### What is required
What are the lines, word for word, from the line with "Outline: the connected" up to and including the line with "One object per" in the records below? Omit the pictures.

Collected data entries
[Start of Attachment]

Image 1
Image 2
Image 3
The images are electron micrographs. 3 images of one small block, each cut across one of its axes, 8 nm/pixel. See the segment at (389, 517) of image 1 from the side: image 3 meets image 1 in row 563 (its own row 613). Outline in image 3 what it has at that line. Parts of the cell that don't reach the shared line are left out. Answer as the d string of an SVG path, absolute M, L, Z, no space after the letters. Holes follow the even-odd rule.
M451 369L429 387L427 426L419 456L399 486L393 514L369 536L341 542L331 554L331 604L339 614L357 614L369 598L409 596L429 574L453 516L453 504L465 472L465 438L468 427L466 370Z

[End of Attachment]
[Start of Attachment]

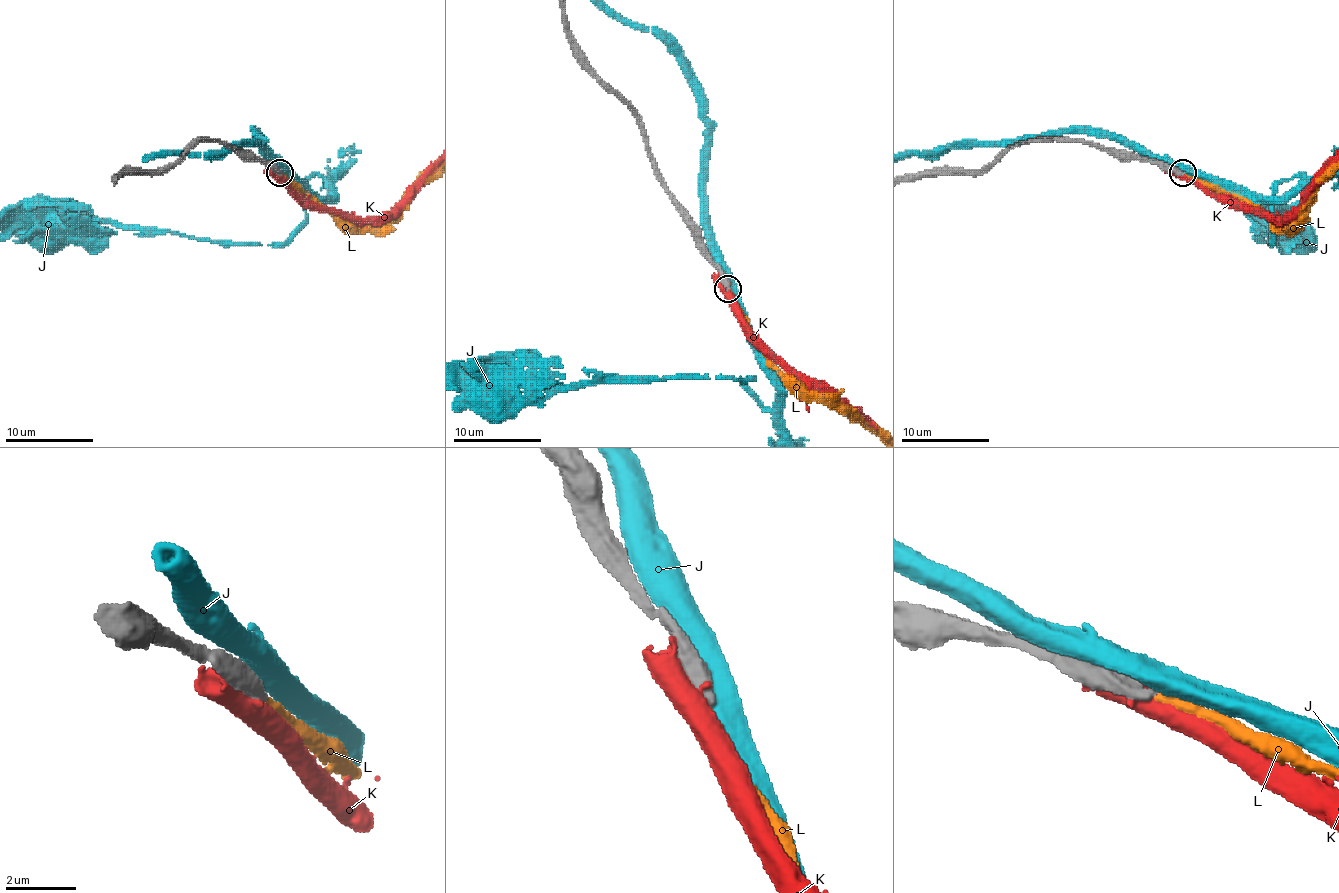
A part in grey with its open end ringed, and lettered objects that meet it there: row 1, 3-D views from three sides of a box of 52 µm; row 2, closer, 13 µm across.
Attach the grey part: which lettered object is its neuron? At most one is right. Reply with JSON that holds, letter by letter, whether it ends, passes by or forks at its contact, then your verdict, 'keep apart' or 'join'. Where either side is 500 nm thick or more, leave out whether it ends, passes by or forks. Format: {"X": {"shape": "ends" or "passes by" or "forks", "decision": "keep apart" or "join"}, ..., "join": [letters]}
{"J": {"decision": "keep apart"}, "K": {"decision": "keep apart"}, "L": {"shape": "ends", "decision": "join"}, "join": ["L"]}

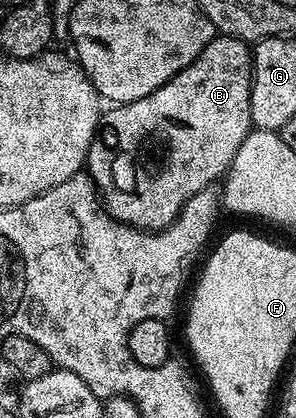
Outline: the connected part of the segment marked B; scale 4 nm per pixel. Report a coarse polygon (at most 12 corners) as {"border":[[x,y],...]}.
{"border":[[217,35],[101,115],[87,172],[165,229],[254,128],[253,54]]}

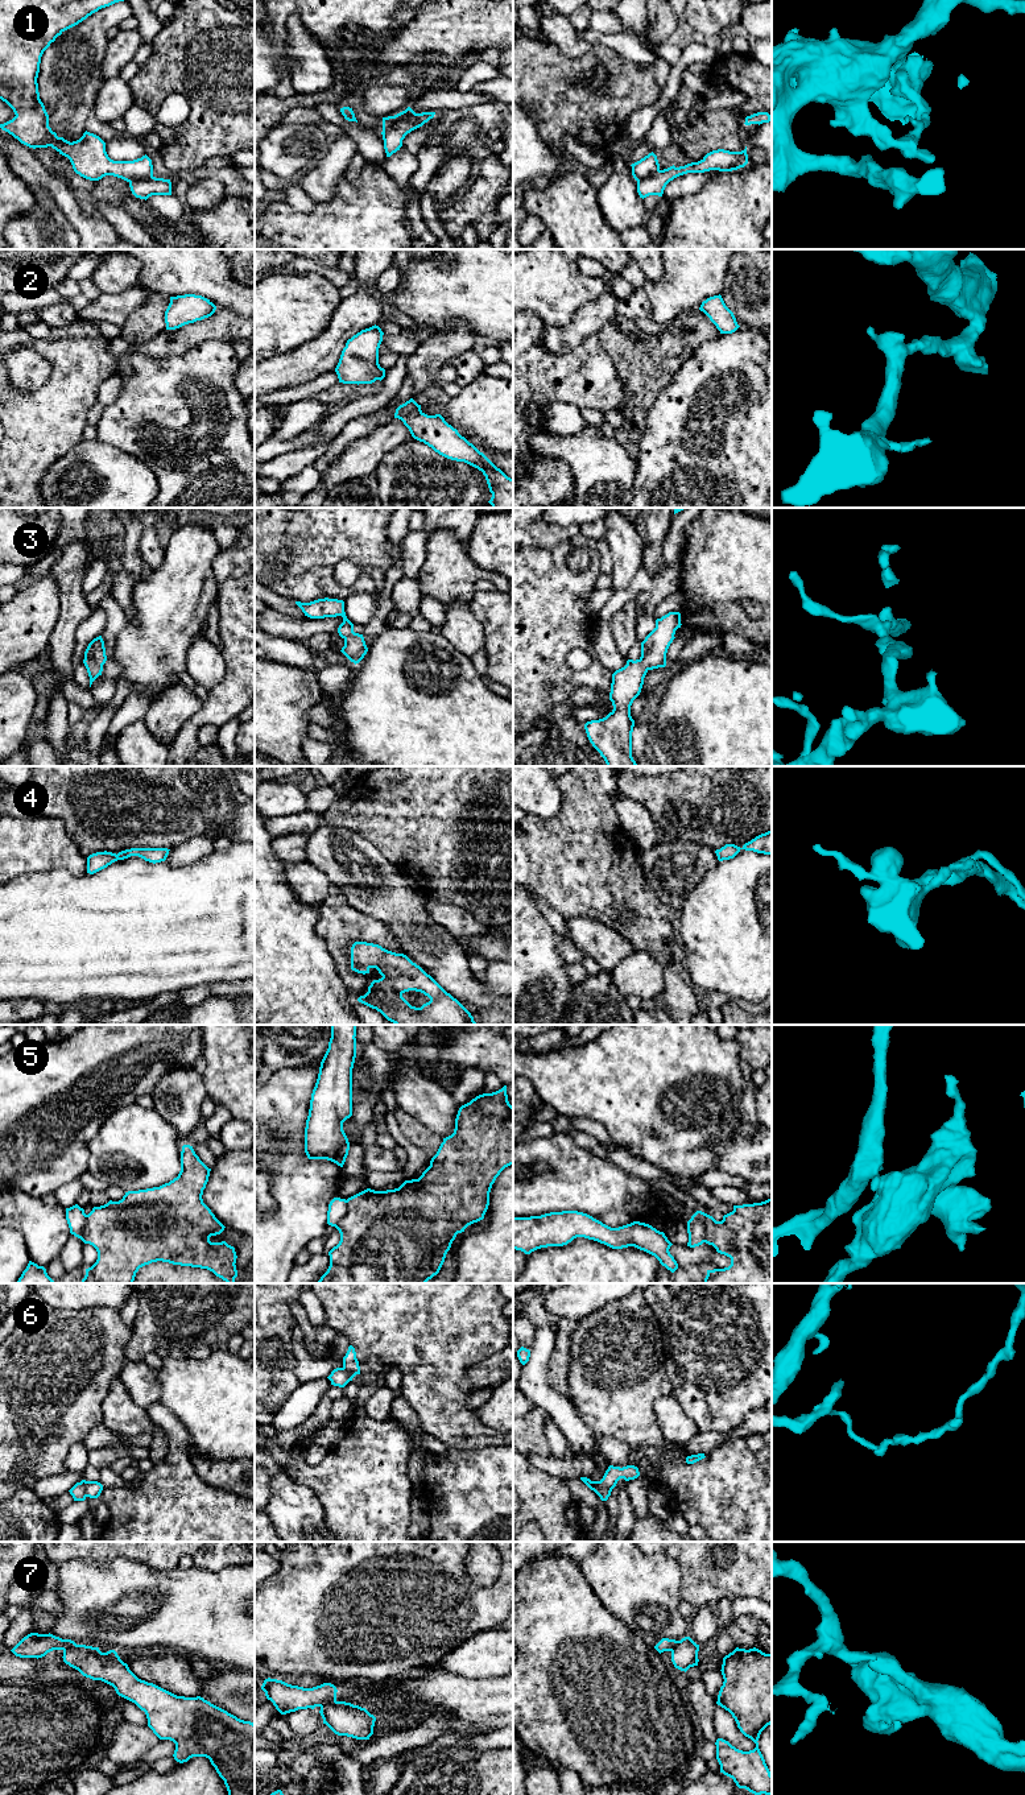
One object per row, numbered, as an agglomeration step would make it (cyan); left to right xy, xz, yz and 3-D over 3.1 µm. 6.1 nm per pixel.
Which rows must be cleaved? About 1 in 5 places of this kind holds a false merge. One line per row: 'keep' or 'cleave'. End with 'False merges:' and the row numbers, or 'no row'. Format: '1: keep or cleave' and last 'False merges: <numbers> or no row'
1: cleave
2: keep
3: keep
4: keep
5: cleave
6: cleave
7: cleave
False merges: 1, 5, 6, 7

[End of Attachment]

### Answer to this task
Outline: the connected part of the segment marked B; scale 4 nm per pixel. Report a coarse polygon (at most 12 corners) as {"border":[[x,y],...]}.
{"border":[[217,35],[101,115],[87,172],[165,229],[254,128],[253,54]]}

One object per row, numbered, as an agglomeration step would make it (cyan); left to right xy, xz, yz and 3-D over 3.1 µm. 6.1 nm per pixel.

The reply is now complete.